Camporesi Silvia, Mori Maurizio
Global Health and Social Medicine, King's College London, London, UK
Department of Philosophy, University of Turin, Turin, Italy.
J Med Ethics. 2020 Jul 10. doi: 10.1136/medethics-2020-106499.
We report here an emerging dispute in Italy concerning triage criteria for critically ill covid-19 patients, and how best to support doctors having to make difficult decisions in a context of insufficient life saving resources. The dispute we present is particularly significant as it juxtaposes two opposite views of who should make triage decisions, and how doctors should best be supported. There are both empirical and normative questions at stake here. The empirical questions pertain to the available level of evidence that healthcare professionals would rather not be left alone with their 'clinical judgments' to make triage decisions, and to the accounts of distributive justice that doctors and healthcare professionals rely on, when making triage decisions. The normative questions pertain to how this empirical evidence should inform guidelines on how prioritisation decisions are made in a context of emergency, and who gets to have the authority to do so. This debate goes beyond the discussion of the care of critically ill patients with COVID-19 and has broader implications beyond the national context for the discussion of how to relieve moral distress in contexts of imbalances between healthcare resources and clinical needs of a population.

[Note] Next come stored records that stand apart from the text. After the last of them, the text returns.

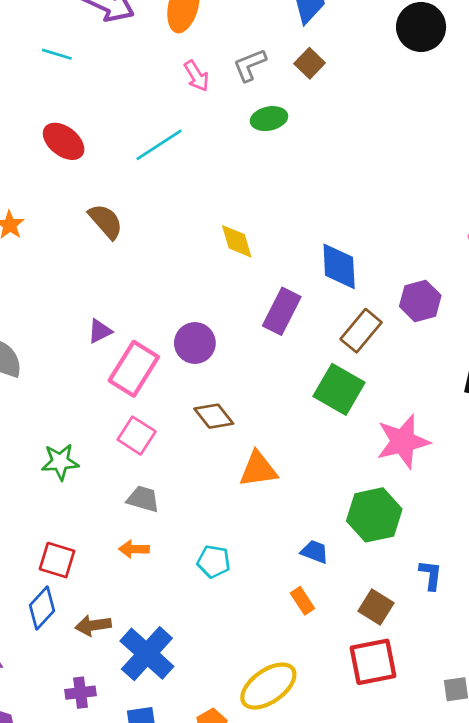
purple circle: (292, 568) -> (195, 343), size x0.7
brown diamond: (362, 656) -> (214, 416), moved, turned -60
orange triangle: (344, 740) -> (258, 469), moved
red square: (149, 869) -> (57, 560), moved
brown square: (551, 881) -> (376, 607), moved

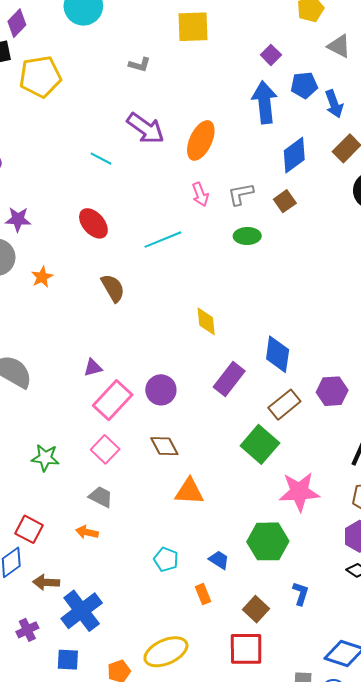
cyan pentagon: (214, 561) -> (166, 559), moved
purple cross: (81, 693) -> (27, 630), turned -30

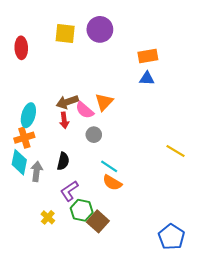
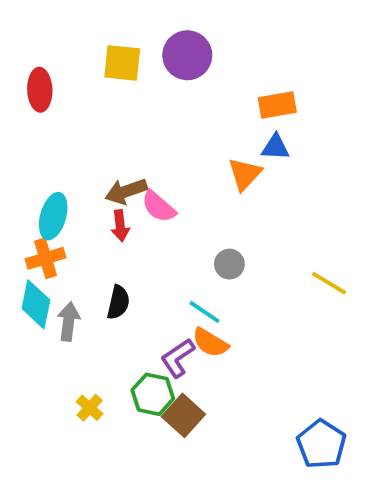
orange triangle: (104, 102) -> (245, 174), moved
gray circle: (94, 135) -> (229, 264), moved
purple L-shape: (69, 191) -> (178, 358), moved

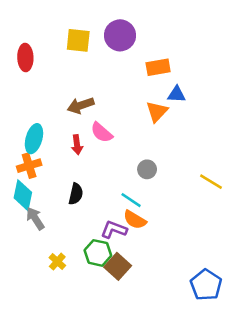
orange rectangle: (277, 105) -> (158, 67), moved
brown arrow: (126, 191) -> (81, 105), moved
gray arrow: (69, 322) -> (35, 219), moved, turned -40
purple L-shape: (178, 358) -> (114, 230), turned 55

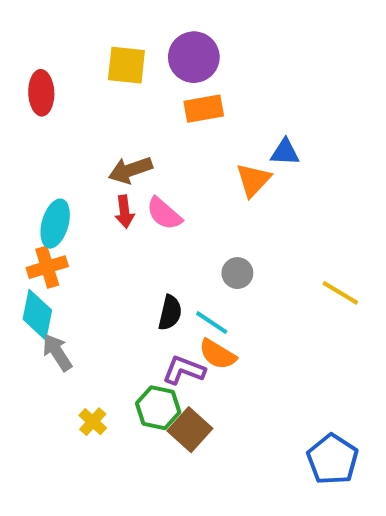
orange rectangle: (158, 67) -> (204, 109), moved
red arrow: (77, 145) -> (124, 212), moved
black semicircle: (76, 194) -> (170, 313), moved

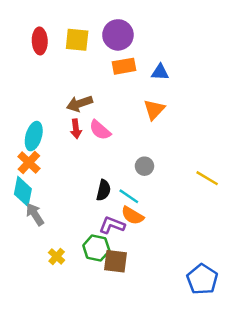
red ellipse: (41, 93) -> (40, 41), moved
blue triangle: (285, 152) -> (160, 72), moved
orange cross: (47, 267) -> (29, 163), turned -30
brown square: (190, 430) -> (116, 261), turned -35

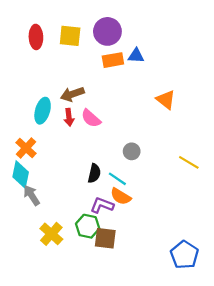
blue triangle: (160, 72) -> (136, 56), moved
orange triangle: (154, 110) -> (166, 100), moved, turned -35
cyan ellipse: (34, 136) -> (43, 111), moved
yellow cross: (57, 256) -> (51, 234), size x1.5

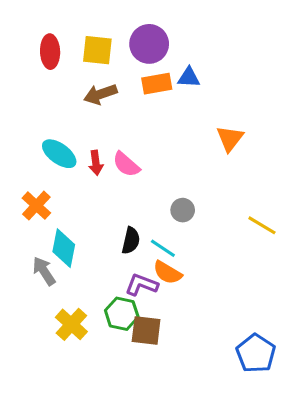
brown arrow: (72, 94) -> (100, 94), moved
orange triangle: (166, 100) -> (230, 138), turned 30
cyan ellipse: (43, 111) -> (59, 154), turned -70
cyan diamond: (21, 174) -> (64, 248), moved

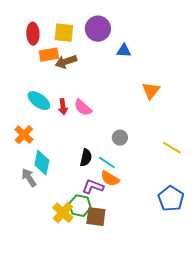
orange rectangle: (157, 84) -> (49, 55), moved
yellow cross: (71, 324) -> (63, 213), moved
blue pentagon: (256, 353) -> (171, 199), moved

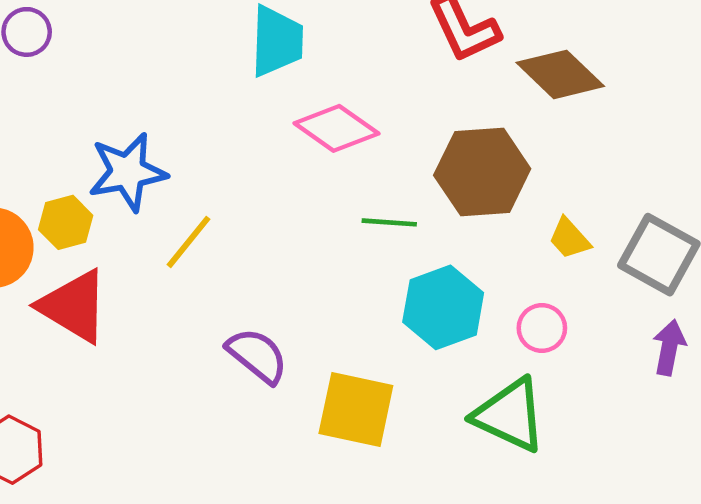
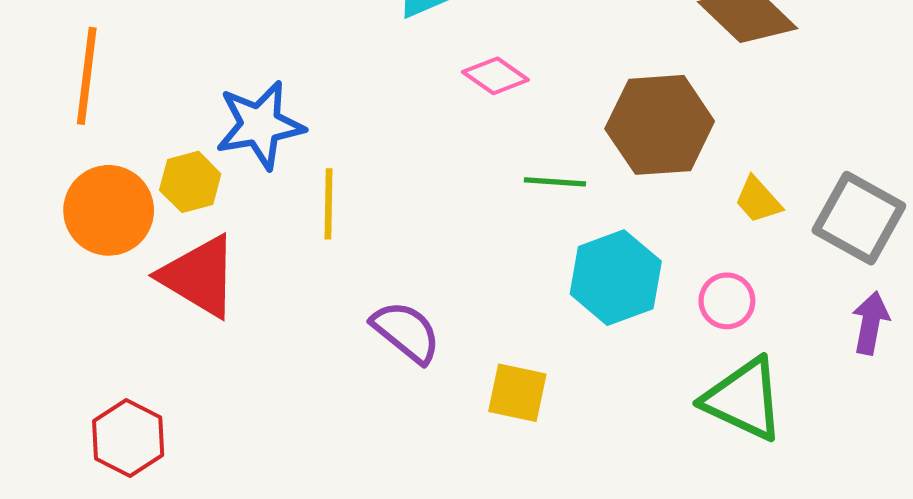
pink diamond: (336, 128) -> (495, 76), size x0.7
yellow line: (188, 242) -> (329, 204), turned -38
yellow square: (356, 409) -> (517, 393), size x0.7
green triangle: (510, 415) -> (744, 399), moved

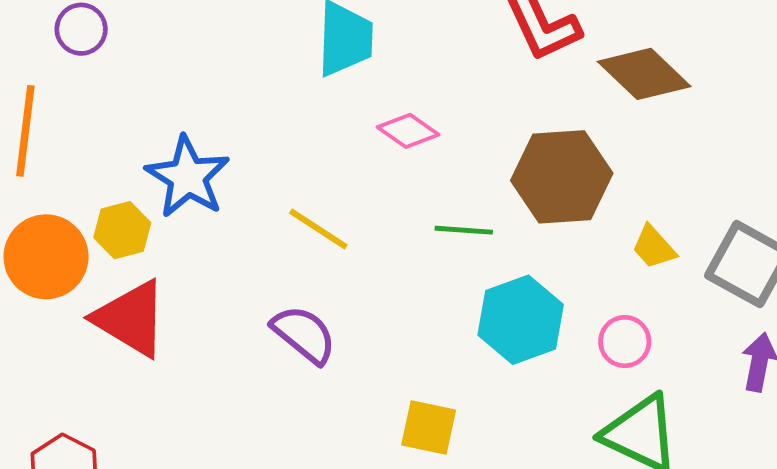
blue star: (260, 125) -> (188, 177), turned -30
yellow line: (329, 204) -> (318, 229), moved, turned -58
purple semicircle: (406, 332) -> (304, 334), moved

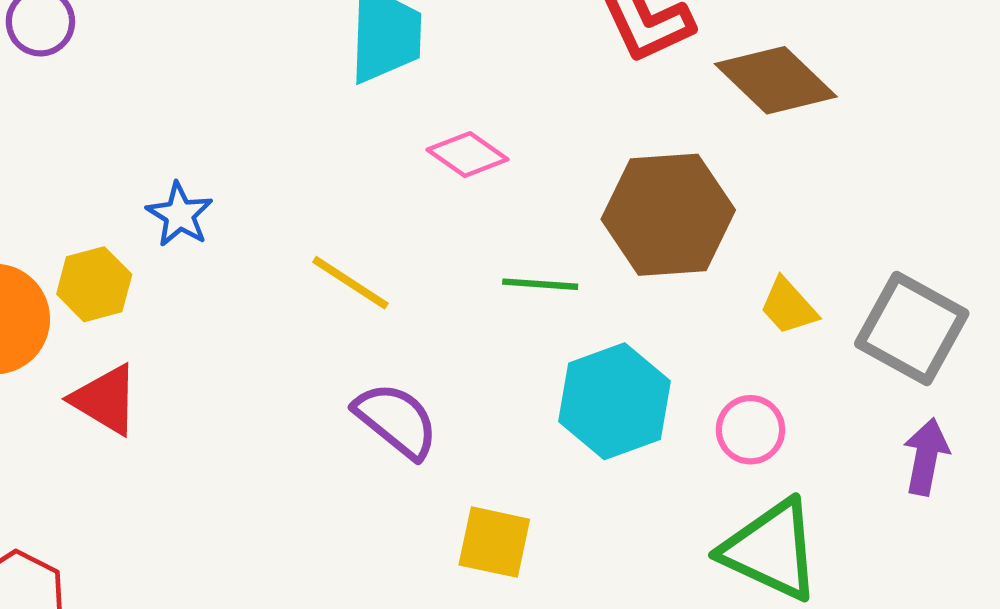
blue star: (188, 177) -> (180, 215), size x0.6
red triangle: (131, 319) -> (105, 400), size x0.7
purple semicircle: (304, 334) -> (396, 420), moved

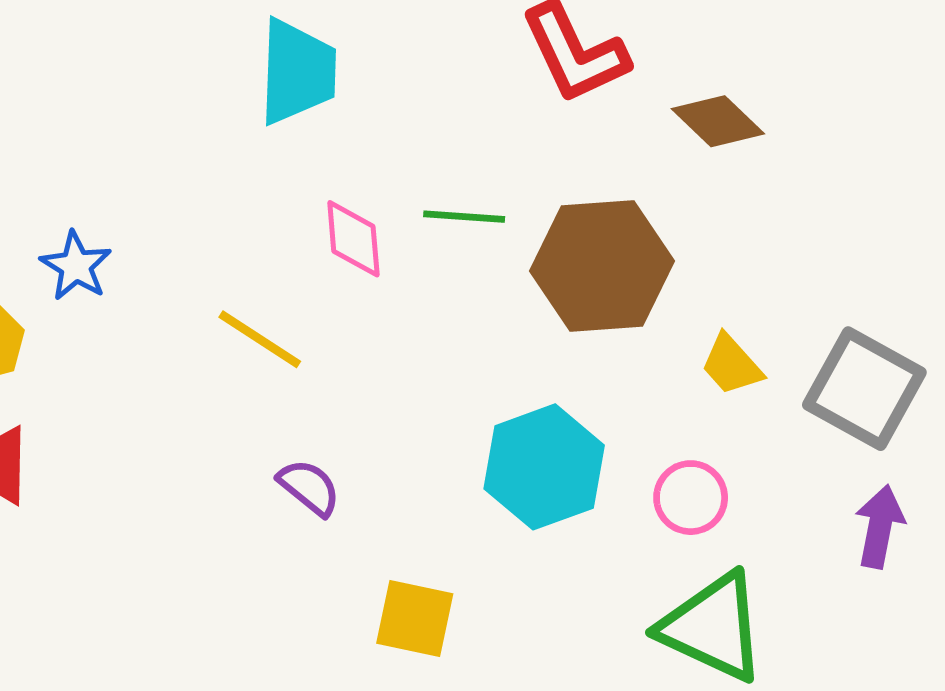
brown diamond: (776, 80) -> (718, 121), size x0.7
pink diamond: (467, 155) -> (353, 239), moved, turned 50
green line: (540, 284) -> (464, 217), moved
purple semicircle: (396, 420) -> (309, 487), size x0.7

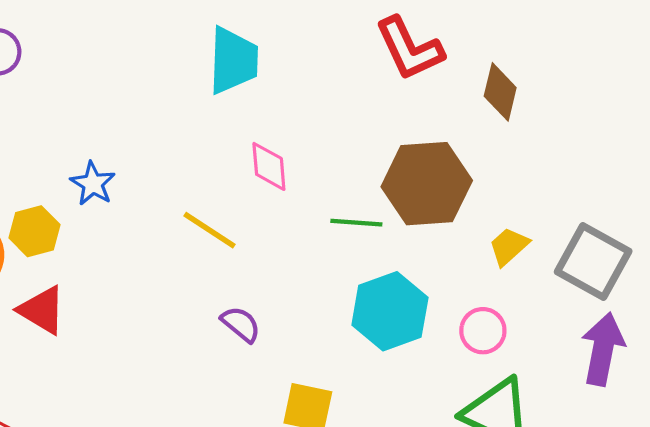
brown diamond: (718, 121) -> (500, 92), turned 60
green line: (464, 217) -> (356, 223), moved
yellow trapezoid: (731, 365) -> (509, 246), turned 90
purple arrow: (880, 527) -> (603, 349), size x1.4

我们在此报告意大利出现的一场关于重症新冠肺炎患者分诊标准的争议,以及如何最好地支持医生在救生资源不足的情况下做出艰难决策。我们所呈现的这场争议尤为重要,因为它将关于谁应做出分诊决策以及应如何最好地支持医生的两种相反观点并列在一起。这里涉及到实证问题和规范问题。实证问题涉及到现有证据水平,即医疗保健专业人员不愿仅凭其“临床判断”来做出分诊决策,以及医生和医疗保健专业人员在做出分诊决策时所依赖的分配正义观念。规范问题涉及到这一实证证据应如何为关于在紧急情况下如何做出优先排序决策的指导方针提供信息,以及谁有权这样做。这场辩论不仅限于对新冠肺炎重症患者护理的讨论,而且在国家背景之外,对于如何在医疗资源与人群临床需求失衡的情况下缓解道德困扰的讨论具有更广泛的影响。